[SUPPLIED MATERIAL]

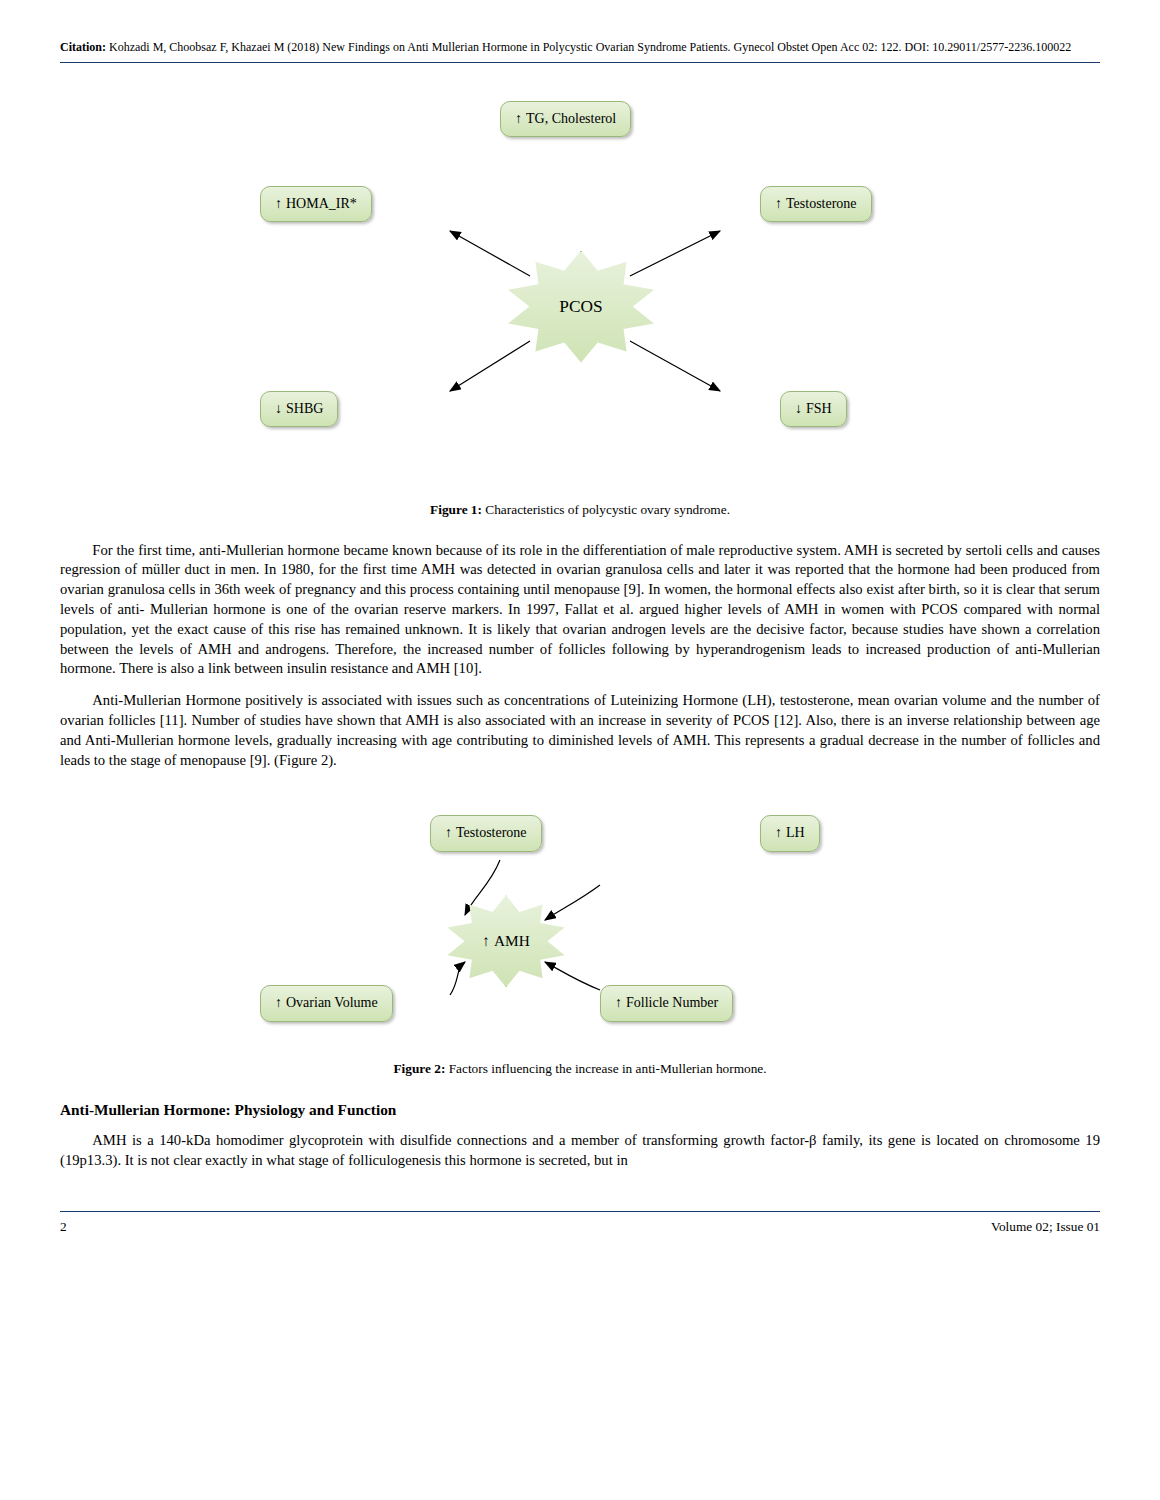Citation: Kohzadi M, Choobsaz F, Khazaei M (2018) New Findings on Anti Mullerian Hormone in Polycystic Ovarian Syndrome Patients. Gynecol Obstet Open Acc 02: 122. DOI: 10.29011/2577-2236.100022
TG, Cholesterol
HOMA_IR*
Testosterone
PCOS
SHBG
FSH
Figure 1: Characteristics of polycystic ovary syndrome.
For the first time, anti-Mullerian hormone became known because of its role in the differentiation of male reproductive system. AMH is secreted by sertoli cells and causes regression of müller duct in men. In 1980, for the first time AMH was detected in ovarian granulosa cells and later it was reported that the hormone had been produced from ovarian granulosa cells in 36th week of pregnancy and this process containing until menopause [9]. In women, the hormonal effects also exist after birth, so it is clear that serum levels of anti- Mullerian hormone is one of the ovarian reserve markers. In 1997, Fallat et al. argued higher levels of AMH in women with PCOS compared with normal population, yet the exact cause of this rise has remained unknown. It is likely that ovarian androgen levels are the decisive factor, because studies have shown a correlation between the levels of AMH and androgens. Therefore, the increased number of follicles following by hyperandrogenism leads to increased production of anti-Mullerian hormone. There is also a link between insulin resistance and AMH [10].
Anti-Mullerian Hormone positively is associated with issues such as concentrations of Luteinizing Hormone (LH), testosterone, mean ovarian volume and the number of ovarian follicles [11]. Number of studies have shown that AMH is also associated with an increase in severity of PCOS [12]. Also, there is an inverse relationship between age and Anti-Mullerian hormone levels, gradually increasing with age contributing to diminished levels of AMH. This represents a gradual decrease in the number of follicles and leads to the stage of menopause [9]. (Figure 2).
Testosterone
LH
AMH
Ovarian Volume
Follicle Number
Figure 2: Factors influencing the increase in anti-Mullerian hormone.
Anti-Mullerian Hormone: Physiology and Function
AMH is a 140-kDa homodimer glycoprotein with disulfide connections and a member of transforming growth factor-β family, its gene is located on chromosome 19 (19p13.3). It is not clear exactly in what stage of folliculogenesis this hormone is secreted, but in
2 Volume 02; Issue 01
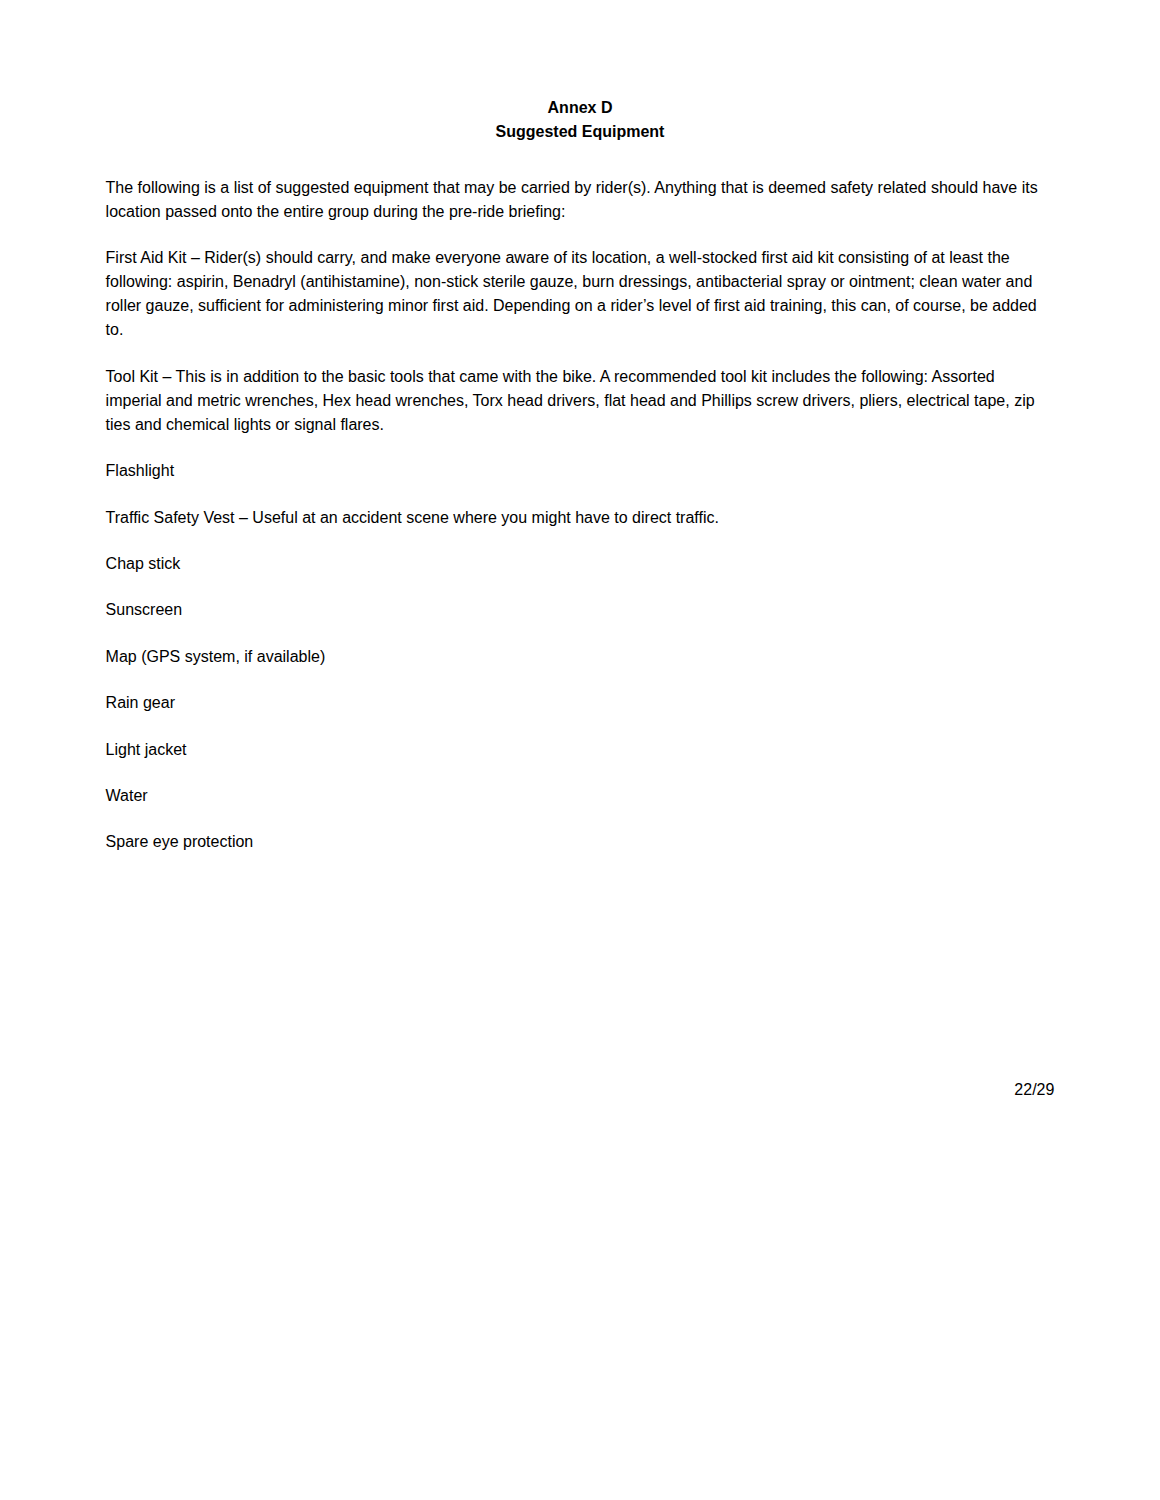Annex D Suggested Equipment
The following is a list of suggested equipment that may be carried by rider(s). Anything that is deemed safety related should have its location passed onto the entire group during the pre-ride briefing:
First Aid Kit – Rider(s) should carry, and make everyone aware of its location, a well-stocked first aid kit consisting of at least the following: aspirin, Benadryl (antihistamine), non-stick sterile gauze, burn dressings, antibacterial spray or ointment; clean water and roller gauze, sufficient for administering minor first aid. Depending on a rider’s level of first aid training, this can, of course, be added to.
Tool Kit – This is in addition to the basic tools that came with the bike. A recommended tool kit includes the following: Assorted imperial and metric wrenches, Hex head wrenches, Torx head drivers, flat head and Phillips screw drivers, pliers, electrical tape, zip ties and chemical lights or signal flares.
Flashlight
Traffic Safety Vest – Useful at an accident scene where you might have to direct traffic.
Chap stick
Sunscreen
Map (GPS system, if available)
Rain gear
Light jacket
Water
Spare eye protection
22/29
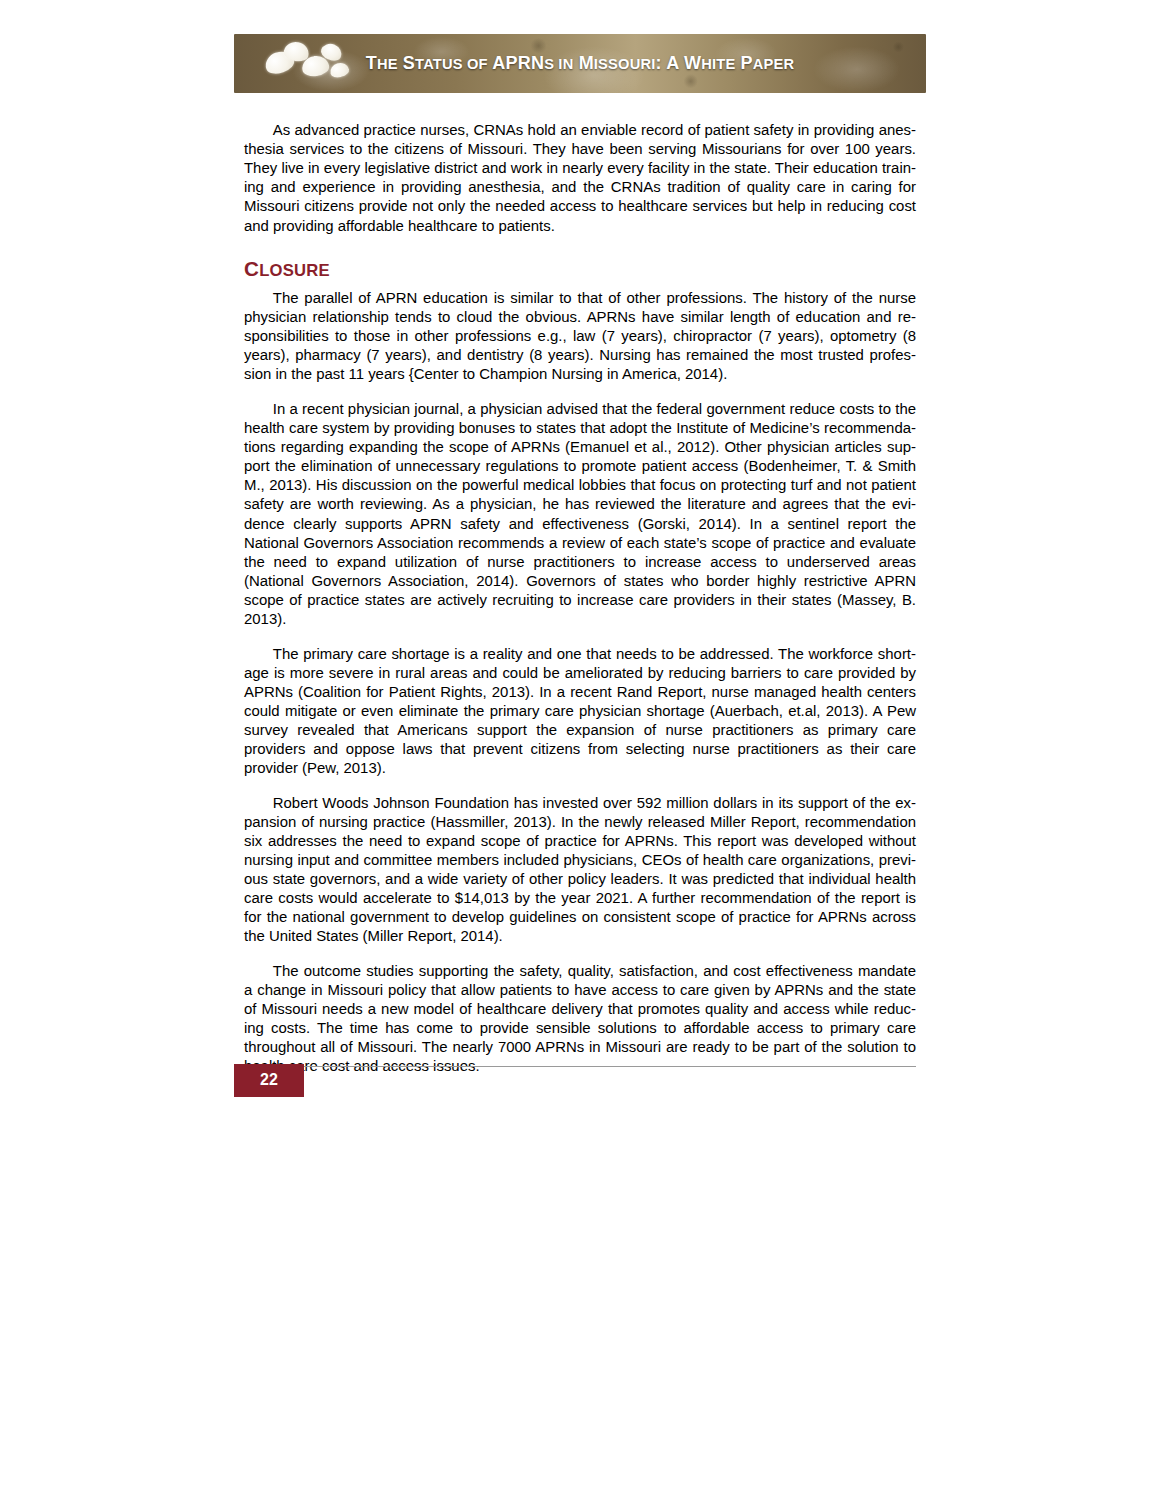THE STATUS OF APRNS IN MISSOURI: A WHITE PAPER
As advanced practice nurses, CRNAs hold an enviable record of patient safety in providing anesthesia services to the citizens of Missouri. They have been serving Missourians for over 100 years. They live in every legislative district and work in nearly every facility in the state. Their education training and experience in providing anesthesia, and the CRNAs tradition of quality care in caring for Missouri citizens provide not only the needed access to healthcare services but help in reducing cost and providing affordable healthcare to patients.
CLOSURE
The parallel of APRN education is similar to that of other professions. The history of the nurse physician relationship tends to cloud the obvious. APRNs have similar length of education and responsibilities to those in other professions e.g., law (7 years), chiropractor (7 years), optometry (8 years), pharmacy (7 years), and dentistry (8 years). Nursing has remained the most trusted profession in the past 11 years {Center to Champion Nursing in America, 2014).
In a recent physician journal, a physician advised that the federal government reduce costs to the health care system by providing bonuses to states that adopt the Institute of Medicine’s recommendations regarding expanding the scope of APRNs (Emanuel et al., 2012). Other physician articles support the elimination of unnecessary regulations to promote patient access (Bodenheimer, T. & Smith M., 2013). His discussion on the powerful medical lobbies that focus on protecting turf and not patient safety are worth reviewing. As a physician, he has reviewed the literature and agrees that the evidence clearly supports APRN safety and effectiveness (Gorski, 2014). In a sentinel report the National Governors Association recommends a review of each state’s scope of practice and evaluate the need to expand utilization of nurse practitioners to increase access to underserved areas (National Governors Association, 2014). Governors of states who border highly restrictive APRN scope of practice states are actively recruiting to increase care providers in their states (Massey, B. 2013).
The primary care shortage is a reality and one that needs to be addressed. The workforce shortage is more severe in rural areas and could be ameliorated by reducing barriers to care provided by APRNs (Coalition for Patient Rights, 2013). In a recent Rand Report, nurse managed health centers could mitigate or even eliminate the primary care physician shortage (Auerbach, et.al, 2013). A Pew survey revealed that Americans support the expansion of nurse practitioners as primary care providers and oppose laws that prevent citizens from selecting nurse practitioners as their care provider (Pew, 2013).
Robert Woods Johnson Foundation has invested over 592 million dollars in its support of the expansion of nursing practice (Hassmiller, 2013). In the newly released Miller Report, recommendation six addresses the need to expand scope of practice for APRNs. This report was developed without nursing input and committee members included physicians, CEOs of health care organizations, previous state governors, and a wide variety of other policy leaders. It was predicted that individual health care costs would accelerate to $14,013 by the year 2021. A further recommendation of the report is for the national government to develop guidelines on consistent scope of practice for APRNs across the United States (Miller Report, 2014).
The outcome studies supporting the safety, quality, satisfaction, and cost effectiveness mandate a change in Missouri policy that allow patients to have access to care given by APRNs and the state of Missouri needs a new model of healthcare delivery that promotes quality and access while reducing costs. The time has come to provide sensible solutions to affordable access to primary care throughout all of Missouri. The nearly 7000 APRNs in Missouri are ready to be part of the solution to health care cost and access issues.
22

[/SUPPLIED MATERIAL]

__PROBLEM STATEMENT__. The images in the entries above should be left out; please reproduce exactly the lines from the first through the one containing "Figure 1: Characteristics".

__OUTPUT FOR THIS TASK__.
Citation: Kohzadi M, Choobsaz F, Khazaei M (2018) New Findings on Anti Mullerian Hormone in Polycystic Ovarian Syndrome Patients. Gynecol Obstet Open Acc 02: 122. DOI: 10.29011/2577-2236.100022
TG, Cholesterol
HOMA_IR*
Testosterone
PCOS
SHBG
FSH
Figure 1: Characteristics of polycystic ovary syndrome.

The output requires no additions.